(Selected extract)
--*--

On August 31 of that same year he conducted for the first time the performance
of Mozart's Requiem K 626, in the Large Hall of the Salzburg
Mozarteum. Singers were Gertrude Erhardt (Soprano), Erna Kreuzer (Contralto),
Julius Patzak (Tenor), Ludwig Weber (Bass). The organist was Anton Dawidowicz.
They performed together with the Salzburger Domchor and Mozarteum Orchestra.
Note: From
1933 on up to and including World War Two, the Nazi influence in the
arts was not only restricted to Richard Wagner and Bayreuth, and in
the condemnation and prohibition of modernistic, so called degenerated
art ("Entartete Kunst"). Also parts of books and manuscripts
were rewritten, and entries in encyclopedia were omitted or changed.
Also the text of Mozart's Requiem Mass had to suffer. It was Polydor,
the pre-1946 Deutsche Grammophon label, which had recorded Mozart's
Requiem Mass KV 626 in 1941 with singers Tilla Briem (Soprano), Gertrude
Freimuth (Contralto), Walter Ludwig (Tenor), and Fred Drissen (Bass)
using an alternate Nazi-text (according to The Gramophone Shop Encyclopedia
of Recorded Music). The New York Times: "All references
to the Jewish roots of Christianity are purged. ''Quam olim Abrahae
promisisti'' (''As was promised to Abraham'') becomes ''Quam olim homini
promisisti'' (''As was promised to man''). ''Deus in Sion'' (''God in
Zion'') becomes ''Deus in coelis'' (''God in heaven'').
The performance was of the Berlin Philharmonic Orchestra, the Bruno
Kittel Choir, all conducted by Bruno Kittel. Polydor PD-67731/9
(9 x 12" shellac records).
The
later performance of Mozart's Requiem Mass with Hilde Gueden,
Soprano; Julius Patzak, Tenor; Rosette Anday, Contralto; Josef Greindl,
Bass; conducted by Joseph Messner on August 27, 1950 was issued
on Remington Records. Warren
DeMotte said about the recording: "Messner's performance is
impressively lofty, but on two 12" disks.
Mozart
did not finish his Requiem and after he had died, the work was completed
by his aledged pupil Franz Xaver Süssmayer. That was the
version Joseph Messner conducted according to the liner notes of the
Remington box edition, which may have been written by critic John
W. Freeman:
REQUIEM - MOZART (1756-1791)

--*--

(Extracted data)
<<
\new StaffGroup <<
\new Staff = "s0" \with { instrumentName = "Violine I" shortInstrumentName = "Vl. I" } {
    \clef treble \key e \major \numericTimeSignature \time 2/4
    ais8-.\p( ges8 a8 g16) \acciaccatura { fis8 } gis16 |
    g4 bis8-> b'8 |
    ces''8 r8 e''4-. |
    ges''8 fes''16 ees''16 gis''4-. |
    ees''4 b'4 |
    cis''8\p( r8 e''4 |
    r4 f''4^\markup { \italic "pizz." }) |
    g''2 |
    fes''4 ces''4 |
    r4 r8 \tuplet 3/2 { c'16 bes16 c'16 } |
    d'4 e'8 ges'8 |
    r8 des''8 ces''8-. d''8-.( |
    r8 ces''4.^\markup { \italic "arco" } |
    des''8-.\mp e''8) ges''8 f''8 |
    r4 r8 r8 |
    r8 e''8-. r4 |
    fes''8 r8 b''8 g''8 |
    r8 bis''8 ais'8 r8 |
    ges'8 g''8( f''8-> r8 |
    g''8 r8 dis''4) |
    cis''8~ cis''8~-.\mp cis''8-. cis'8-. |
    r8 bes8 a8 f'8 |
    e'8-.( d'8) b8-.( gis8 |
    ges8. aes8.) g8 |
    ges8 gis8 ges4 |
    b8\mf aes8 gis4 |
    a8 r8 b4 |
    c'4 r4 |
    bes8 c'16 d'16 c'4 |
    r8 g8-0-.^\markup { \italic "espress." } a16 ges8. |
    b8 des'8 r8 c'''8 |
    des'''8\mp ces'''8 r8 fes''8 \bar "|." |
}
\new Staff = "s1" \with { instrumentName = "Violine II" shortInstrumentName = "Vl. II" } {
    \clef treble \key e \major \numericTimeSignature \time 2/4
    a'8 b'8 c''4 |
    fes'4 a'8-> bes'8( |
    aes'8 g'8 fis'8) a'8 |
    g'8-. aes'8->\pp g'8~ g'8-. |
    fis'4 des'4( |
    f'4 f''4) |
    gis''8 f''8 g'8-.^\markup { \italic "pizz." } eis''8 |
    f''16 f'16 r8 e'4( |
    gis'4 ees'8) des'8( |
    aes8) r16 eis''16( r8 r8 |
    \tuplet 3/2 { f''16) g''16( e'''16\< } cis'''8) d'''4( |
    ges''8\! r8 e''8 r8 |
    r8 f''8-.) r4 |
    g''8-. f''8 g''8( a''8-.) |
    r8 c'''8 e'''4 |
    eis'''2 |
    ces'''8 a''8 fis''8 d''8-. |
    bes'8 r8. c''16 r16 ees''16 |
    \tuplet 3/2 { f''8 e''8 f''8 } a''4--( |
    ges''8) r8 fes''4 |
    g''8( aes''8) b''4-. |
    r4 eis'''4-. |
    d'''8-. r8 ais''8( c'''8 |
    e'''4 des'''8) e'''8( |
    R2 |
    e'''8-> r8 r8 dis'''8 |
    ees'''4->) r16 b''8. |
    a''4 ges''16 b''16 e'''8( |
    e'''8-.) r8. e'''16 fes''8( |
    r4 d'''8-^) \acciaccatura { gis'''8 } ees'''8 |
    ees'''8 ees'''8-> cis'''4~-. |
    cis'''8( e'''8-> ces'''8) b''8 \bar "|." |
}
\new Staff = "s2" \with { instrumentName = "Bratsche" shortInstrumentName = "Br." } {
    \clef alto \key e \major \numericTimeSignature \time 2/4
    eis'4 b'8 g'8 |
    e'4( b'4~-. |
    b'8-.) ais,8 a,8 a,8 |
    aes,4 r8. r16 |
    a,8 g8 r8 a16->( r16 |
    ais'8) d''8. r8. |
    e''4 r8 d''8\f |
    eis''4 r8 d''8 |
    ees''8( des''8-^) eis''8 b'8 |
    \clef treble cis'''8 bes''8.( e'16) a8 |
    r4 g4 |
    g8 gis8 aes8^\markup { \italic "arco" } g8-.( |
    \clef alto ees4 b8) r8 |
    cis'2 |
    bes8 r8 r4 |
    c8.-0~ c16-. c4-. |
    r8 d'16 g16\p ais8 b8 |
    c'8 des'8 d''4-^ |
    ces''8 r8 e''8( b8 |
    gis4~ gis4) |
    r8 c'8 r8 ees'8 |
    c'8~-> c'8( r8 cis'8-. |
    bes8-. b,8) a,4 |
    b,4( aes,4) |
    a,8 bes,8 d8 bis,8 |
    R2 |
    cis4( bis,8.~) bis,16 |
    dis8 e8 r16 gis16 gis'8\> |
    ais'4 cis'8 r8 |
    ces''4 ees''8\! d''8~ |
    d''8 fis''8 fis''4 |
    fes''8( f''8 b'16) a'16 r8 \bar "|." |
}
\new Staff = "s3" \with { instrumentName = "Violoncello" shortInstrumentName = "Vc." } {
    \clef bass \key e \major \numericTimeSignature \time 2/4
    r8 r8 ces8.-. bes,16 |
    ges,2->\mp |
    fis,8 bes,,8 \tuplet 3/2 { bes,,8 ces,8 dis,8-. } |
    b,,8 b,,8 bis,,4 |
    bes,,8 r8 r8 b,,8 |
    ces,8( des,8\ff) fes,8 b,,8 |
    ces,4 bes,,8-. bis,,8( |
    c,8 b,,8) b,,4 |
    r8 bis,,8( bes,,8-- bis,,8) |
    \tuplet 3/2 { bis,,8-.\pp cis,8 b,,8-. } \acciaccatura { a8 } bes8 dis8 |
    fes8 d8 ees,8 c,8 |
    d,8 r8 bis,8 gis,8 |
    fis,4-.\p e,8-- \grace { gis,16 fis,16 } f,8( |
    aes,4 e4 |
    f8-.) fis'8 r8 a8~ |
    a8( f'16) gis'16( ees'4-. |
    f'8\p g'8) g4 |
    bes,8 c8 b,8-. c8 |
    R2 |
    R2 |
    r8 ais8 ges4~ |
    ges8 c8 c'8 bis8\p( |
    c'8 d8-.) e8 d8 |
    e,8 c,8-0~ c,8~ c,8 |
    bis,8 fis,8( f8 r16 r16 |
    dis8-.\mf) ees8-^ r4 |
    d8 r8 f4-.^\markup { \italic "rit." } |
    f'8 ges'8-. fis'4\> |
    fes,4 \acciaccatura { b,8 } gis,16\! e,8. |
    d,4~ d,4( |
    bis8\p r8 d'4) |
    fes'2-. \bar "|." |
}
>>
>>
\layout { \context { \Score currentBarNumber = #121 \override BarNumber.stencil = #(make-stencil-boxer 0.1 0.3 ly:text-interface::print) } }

--*--

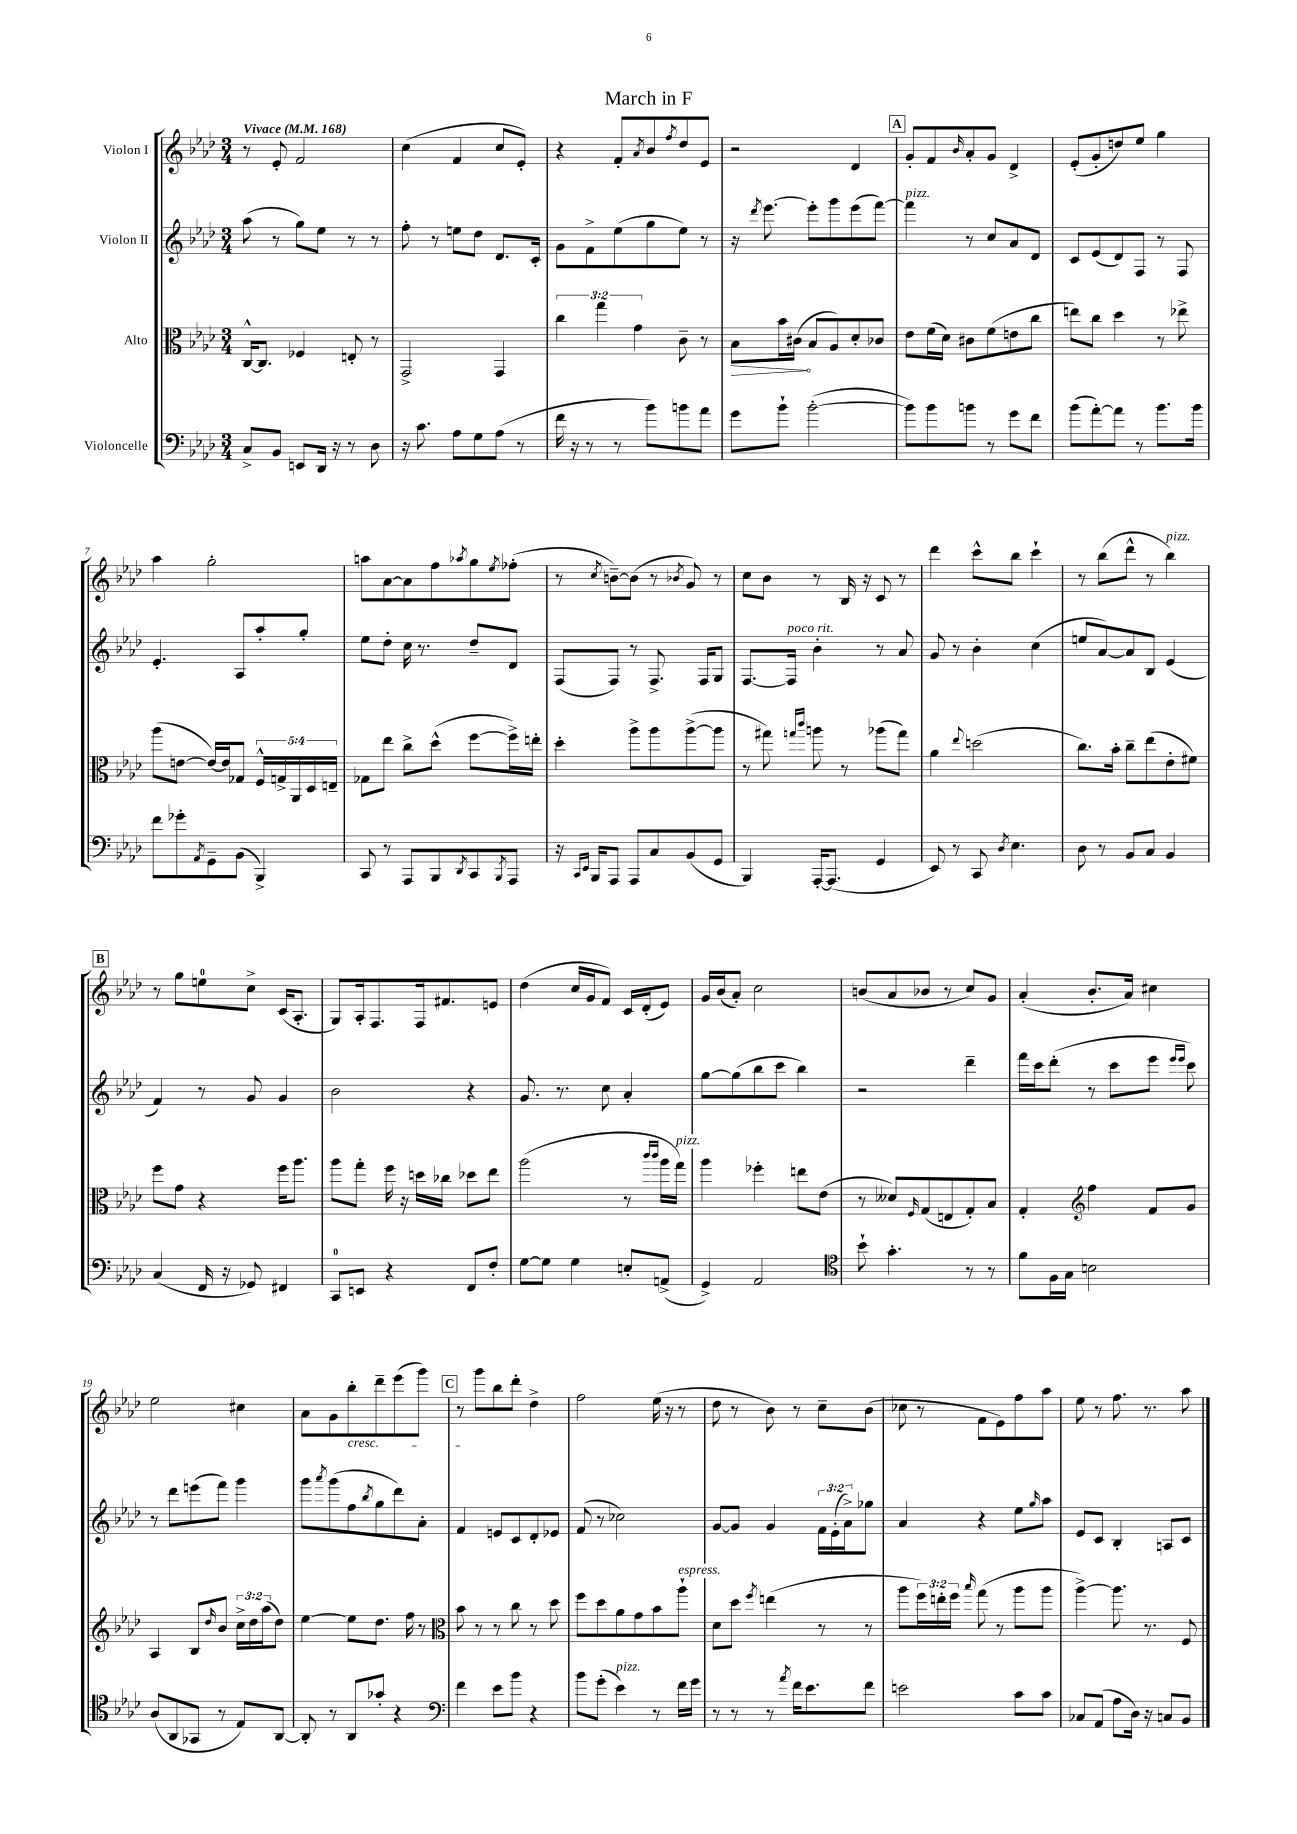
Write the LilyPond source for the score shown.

--*--

(Objectives)
A. Name the four singers in the 1941 Polydor recording, as the passage on Mozart's Requiem gives them, with each one's voice type.
B. Carry on the passage on Mozart's Requiem from the point where it ends.
The lines have nothing to do with the passage on Mozart's Requiem.

(Responses in order)
A. Tilla Briem (Soprano), Gertrude Freimuth (Contralto), Walter Ludwig (Tenor), Fred Drissen (Bass)

B.
The generally accepted version of the story of the Mozart D Minor
Mass has it that in July 1791 Mozart received an unkinown visitor
clothed completely in black. This visitor refudsed to identify
himself and said that the person whom he represented wished Mozart
to write a Requiem Mass. He aaked Mozart to name his fee and to
tell him approximately how long it would take him to complete
the work. A few days later the mysterious messenger returned with
the advance requested by Mozart. He insinuated that his master
thought Mozart's price exceedingly low and that if the Requiem
were finished on time there would undoubtedly be a large bonus
forthcoming.
Mozart, who unknowingly had six months of life remaining, felt
a strong premonition about this work. He was suffering physically
and the composition added strange mental tortures. He had the
delusion that the strange messenger clothed in black was a messenger
of death and that he was writing a Requiem for himself. Nevertheless
Mozart started the composition immediately. During the next few
months work was halted by prior commitments on "The Magic
Flute" production. Mozart, who normally wrote very rapidly,
found it increasingly difficult to get the Mass under way. Undoubtedly
this was caused by the strange halucinations he had about his
work. Each time he worked steadily on the compoisition there was
a noticeable decline in his health, and whenever he put the work
aside and turned to other matters his physical condition improved.
Almost before Mozart was aware of it he had passed the deadline
he had promised the strange messenger. Finally in a last burst
of effort to complete the piece, his powers ebbed until in December
1791 the master passed away leaving the manuscript unfinished.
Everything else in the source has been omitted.